→ **WHAT TO DO**:
- A) Decide whether each statement below agrees with the forum thread about the 597ci DI combo. Answer yes or no for (i), (ii) and (iii), and quote the words of the thread that settle each one.
(i) The first poster says the problem shows up on only one screen.
(ii) whjr15 reports that the unit works flawlessly on the 18' boat.
(iii) whjr15 has already moved the unit on the 18' boat two times.
- B) Reproduce the passage of the forum thread about the 597ci DI combo that starts at "Like Salmonid said, you" and ends at "deal with it.".

→ **TEXT FOR ANALYSIS**:
-------------------------
# 597ci DI combo



## chopper (May 15, 2004)

Mounted it on the trolling motor. I finally got it on the water today just to see how it was going to work. Not happy. Beatiful picture until you hit the trolling motor. The picture messes up and the depth goes to 60-70-or80 feet. It does it on all screens. I have a 898 on the console and love it. Any ideas??


----------



## Salmonid (Apr 14, 2004)

is the trolling motor one with the Universal Sonar on it? if so something is wrong. If your mounting to a regular TM with a strap, try placing it in a different location to avoid the water disturbance, just like a console unit, the transducer must be moved around till you find the sweet spot. 

Salmonid


----------



## whjr15 (Jun 16, 2005)

I have that same unit, and I use it on both my boats. One head unit and 2 sets of mounting/transducer hardware. On my 12' for electric-only lakes, it works flawlessly. But on my 18' I/O, anything above idle speed it does exactly what you're mentioning... Sometimes.

Like Salmonid said, you have to move it around until you find a spot where the prop wash doesn't disturb it. I've moved the one on my 18' 2 times already, and I don't want to drill 3 MORE holes in my transom, so I deal with it.
-------------------------
→ **SUPPLIED ENTRIES**:
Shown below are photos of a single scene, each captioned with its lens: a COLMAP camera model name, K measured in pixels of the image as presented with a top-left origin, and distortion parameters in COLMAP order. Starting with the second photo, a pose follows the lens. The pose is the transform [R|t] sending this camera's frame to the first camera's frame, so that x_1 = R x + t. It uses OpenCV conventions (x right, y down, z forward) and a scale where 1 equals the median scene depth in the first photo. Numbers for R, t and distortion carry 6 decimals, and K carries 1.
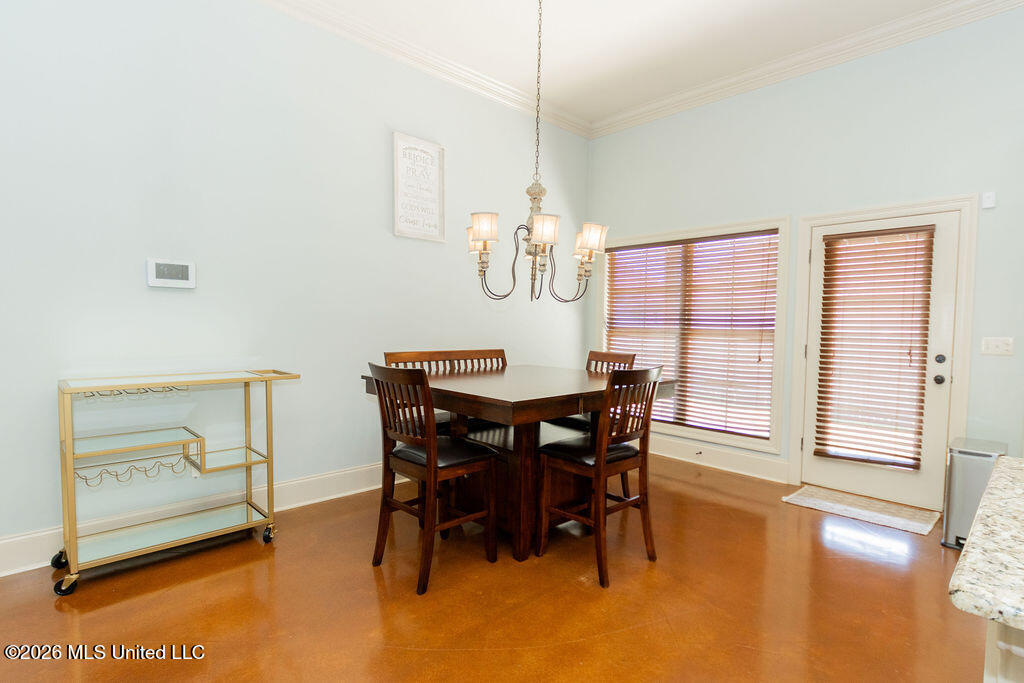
lens RADIAL K [[517.5, 0, 541.0], [0, 517.5, 355.0], [0, 0, 1]] dist [-0.000987, -0.000507]
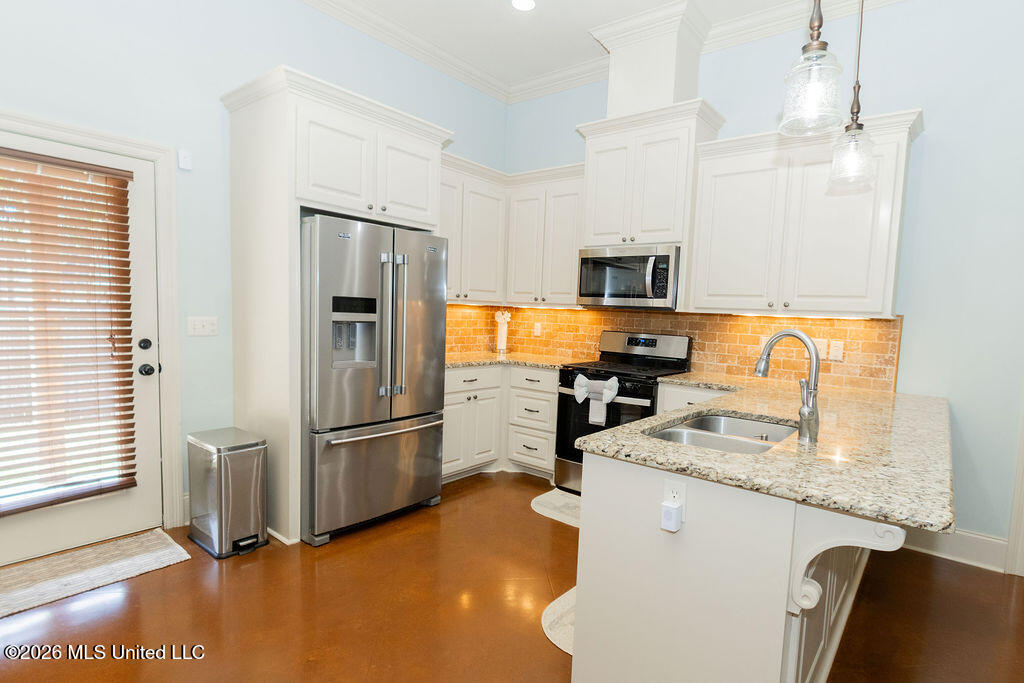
lens RADIAL K [[517.5, 0, 541.0], [0, 517.5, 355.0], [0, 0, 1]] dist [-0.000987, -0.000507]
pose [[-0.123254, -0.101033, 0.987219, -0.099795], [0.014826, 0.994505, 0.103629, -0.048817], [-0.992264, 0.027409, -0.121079, 0.474645]]
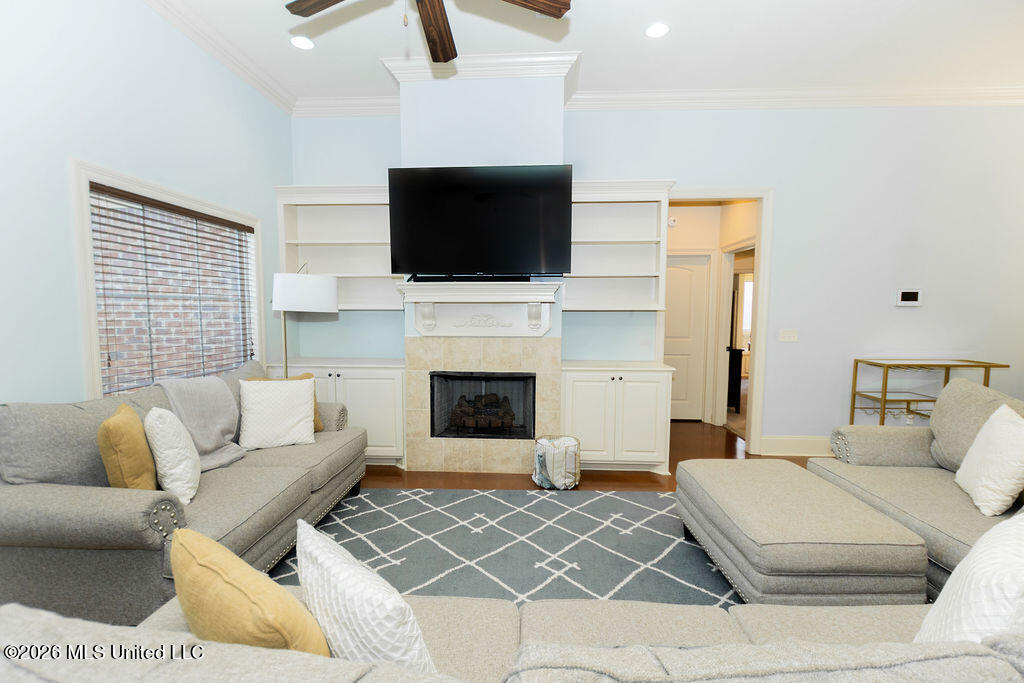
lens RADIAL K [[470.6, 0, 512.5], [0, 470.6, 351.7], [0, 0, 1]] dist [0.000214, -0.000762]
pose [[0.659648, 0.051416, -0.749814, -0.344415], [-0.035665, 0.998675, 0.037105, 0.002225], [0.750728, 0.002266, 0.660608, -0.757293]]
-------------------------
→ **ANSWERS FOR THE EXERCISE**:
- A)
(i) No: "It does it on all screens."
(ii) No: "On my 12' for electric-only lakes, it works flawlessly. But on my 18' I/O, anything above idle speed it does exactly what you're mentioning... Sometimes."
(iii) Yes: "I've moved the one on my 18' 2 times already"

- B)
Like Salmonid said, you have to move it around until you find a spot where the prop wash doesn't disturb it. I've moved the one on my 18' 2 times already, and I don't want to drill 3 MORE holes in my transom, so I deal with it.